As much as that laugh unnerves me, it’s her eyes that chill my blood: vacant green pools that see everything and nothing all at once.
“Let me go,” she snarls through laughter that doesn’t stop, not even to breathe. “I wasn’t finished with the party!”
I follow a few paces behind as the guards drag her down the hallway. My chest feels like it’s splitting open, cracking along a fault line. She killed Lucas right under my fucking nose.
“You should’ve seen his face,” she calls back to me,twisting her neck to catch my gaze. “Surprised to the very end. Just like Adrian.”
My step falters, and for a moment I can’t breathe past the rage and grief clawing up my throat.
There it is. A confession. Finally.
She’s guilty.
My mind has been plagued with doubts these past weeks—that strange man with the feather at the Harvest festival, Lucas failing to attend my first meeting, Aurelia’s unwavering insistence that my mother is orchestrating everything. I even tried to act like my brother and investigate what I could.

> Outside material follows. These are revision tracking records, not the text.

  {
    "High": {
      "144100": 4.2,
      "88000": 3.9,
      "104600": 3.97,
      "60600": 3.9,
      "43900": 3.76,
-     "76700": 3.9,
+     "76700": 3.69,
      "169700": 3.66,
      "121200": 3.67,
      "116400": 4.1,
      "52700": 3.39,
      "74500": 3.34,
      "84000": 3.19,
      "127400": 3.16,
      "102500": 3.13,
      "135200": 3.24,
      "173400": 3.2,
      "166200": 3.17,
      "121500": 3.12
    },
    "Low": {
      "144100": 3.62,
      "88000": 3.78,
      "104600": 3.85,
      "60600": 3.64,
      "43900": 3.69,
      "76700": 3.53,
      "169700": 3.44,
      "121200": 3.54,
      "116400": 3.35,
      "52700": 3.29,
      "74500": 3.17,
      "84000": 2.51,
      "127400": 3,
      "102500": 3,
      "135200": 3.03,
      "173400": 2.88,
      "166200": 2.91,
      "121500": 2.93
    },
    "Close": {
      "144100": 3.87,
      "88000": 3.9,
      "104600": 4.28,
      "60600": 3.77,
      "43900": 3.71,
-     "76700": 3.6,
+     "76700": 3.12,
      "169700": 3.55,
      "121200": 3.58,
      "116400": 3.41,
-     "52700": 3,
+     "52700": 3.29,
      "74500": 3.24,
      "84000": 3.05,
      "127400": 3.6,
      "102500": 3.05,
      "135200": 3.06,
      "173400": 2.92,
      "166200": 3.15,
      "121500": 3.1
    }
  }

But this... this erases every uncertainty. And I should’ve listened to my gut all along.
The woman before me is a killer. An actress. A manipulator.
And she’s enjoying this.
I thought my heart couldn’t break more than it already did but some part of it was still holding together.
Now, it fully shatters.
The love of my life killed my brother.
How the fuck do I handle that?
Aurelia continues to laugh but I’ve heard enough. “Shut her up,” I growl at the guards. One of them clamps a hand over her mouth, but her laughter continues, muffled and grotesque behind his palm.
We reach Adrian’s room—her prison cell—and I stand back as they shove her inside. She stumbles, catching herself on the dresser before whirling around, that deranged smile still plastered across her face.
I meet her gaze, searching for any glimpse of the woman I thought I knew. The girl who wrapped a hair tie around my wrist when we were kids. The woman who tasted like honey when I kissed her. The person I’ve been obsessed with for as long as I can remember.
She’s gone. This maniacal, deranged stranger has taken her place.
“Lock it,” I say. “Triple the guard. No one enters or leaves without my direct order.”
As the door slams shut, her laughter follows me down the hallway, burrowing into my skull like a parasite. I pass by the room with the dead man. The men from security are already cleaning up, professional and discreet as they wrap Lucas’s body in black plastic. My eyes drift to his face—or what’s visible of it—before they cover him completely. His eyes bulge, face frozen in shock, a silk tie still wrapped around his throat.
Christ. She didn’t just kill him. She strangled him with his own fucking tie.
The room swims, and I touch the wall to steady myself. Lucy. His wife. Someone will have to tell her.